Friday, May 13, 2016: 11:30 AM-1:30 PM
Hall A (Baltimore Convention Center)
C. Dickter1, J. Zeman2, J. Burk1, C. I. Mitchell1, K. Chaney3, J. Ball4 and M. Urbano5, (1)College of William & Mary, Williamsburg, VA, (2)Psychology, College of William and Mary, Williamsburg, VA, (3)Rutgers University, New Brunswick, NJ, (4)EVMS, Norfolk, VA, (5)Eastern Virginia Medical School, Norfolk, VA

Individuals with autism spectrum disorder (ASD) exhibit differences in selective attention and emotion identification compared to non-ASD individuals. Little research has developed interventions aimed at young adult individuals who display autistic behaviors, although this is a developmental period of critical transitions.


This study aimed to develop and evaluate novel, short-term, online training sessions to improve selective visual attention and emotion identification in young adults with a wide range of ASD behaviors. Changes in task performance over time were assessed, as were potential differences between participants with a clinical autism diagnosis and a group of non-diagnosed individuals with high or low degrees of autistic behaviors.


Fifty-four individuals (28 males; Mage = 19.73) completed the training sessions. Autistic behaviors were assessed with the Autism Quotient (AQ; Baron-Cohen et al., 2001). Seventeen individuals clinically diagnosed with ASD were recruited from the autism clinic at a local medical school (MAQ = 26.50; SD = 3.93). The remaining participants were recruited from a small liberal arts university, 20 of whom reported autistic traits in the clinical range (MAQ = 30.14; SD = 4.38) and 17 who reported few autistic behaviors (MAQ = 9.47; SD = 2.52). The training strategies included eight online sessions completed over the course of three weeks. The training sessions included: 1) an oddball task that trained participants to press a key on some trials while refraining from responding on others, 2) a classic Stroop task, 3) a task training participants to identify the emotions of faces varying in the ambiguity of the emotion, 4) a task that trained participants to switch between identifying emotions on faces and identifying the color of the backgrounds behind the faces, 5) an antisaccade task training participants to identify emotion faces on either side of a screen, and 6) a task in which participants were trained to identify the emotions displayed by faces in which only the eyes were presented.

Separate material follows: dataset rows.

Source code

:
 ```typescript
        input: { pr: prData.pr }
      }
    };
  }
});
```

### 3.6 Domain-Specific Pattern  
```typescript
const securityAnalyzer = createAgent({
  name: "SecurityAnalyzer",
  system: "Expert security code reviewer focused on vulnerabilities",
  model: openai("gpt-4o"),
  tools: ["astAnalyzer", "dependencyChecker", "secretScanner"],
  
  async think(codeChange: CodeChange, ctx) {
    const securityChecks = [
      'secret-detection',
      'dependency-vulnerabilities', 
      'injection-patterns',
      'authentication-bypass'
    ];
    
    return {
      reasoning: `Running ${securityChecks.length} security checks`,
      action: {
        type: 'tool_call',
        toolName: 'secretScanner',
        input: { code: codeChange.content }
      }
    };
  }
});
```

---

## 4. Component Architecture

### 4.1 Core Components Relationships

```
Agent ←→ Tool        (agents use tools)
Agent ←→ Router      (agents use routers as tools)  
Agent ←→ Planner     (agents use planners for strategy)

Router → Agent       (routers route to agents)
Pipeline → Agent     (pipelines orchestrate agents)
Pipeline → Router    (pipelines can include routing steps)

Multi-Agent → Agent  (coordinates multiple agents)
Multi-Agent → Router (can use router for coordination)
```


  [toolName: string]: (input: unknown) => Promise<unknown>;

Performance on the six training tasks was assessed with a series of 3 (Number of Training Sessions) x 3 (Group: Clinical, High AQ, Low AQ) mixed-model ANOVAs. Results revealed that there was a significant interaction on the eyes training task, F(4, 102) = 4.12, p = .006. Simple main effects analyses demonstrated that over the course of the three sessions, both the clinical sample (M1 = 58.12; M2 = 65.93; M3 = 70.83), F(2, 32) = 22.45, p < .001, and the non-clinical High AQ sample (M1 = 79.59; M2 = 83.06; M3 = 84.03), F(2, 38) = 4.36, p = .029, showed significant improvements. The low AQ sample did not show improvement. There were no differences in performance on the other tasks.


These data indicate that an online intervention using a complex task involving the recognition of emotions might improve the ability of diagnosed individuals or those who report high levels of autistic behaviors to recognize emotional expressions.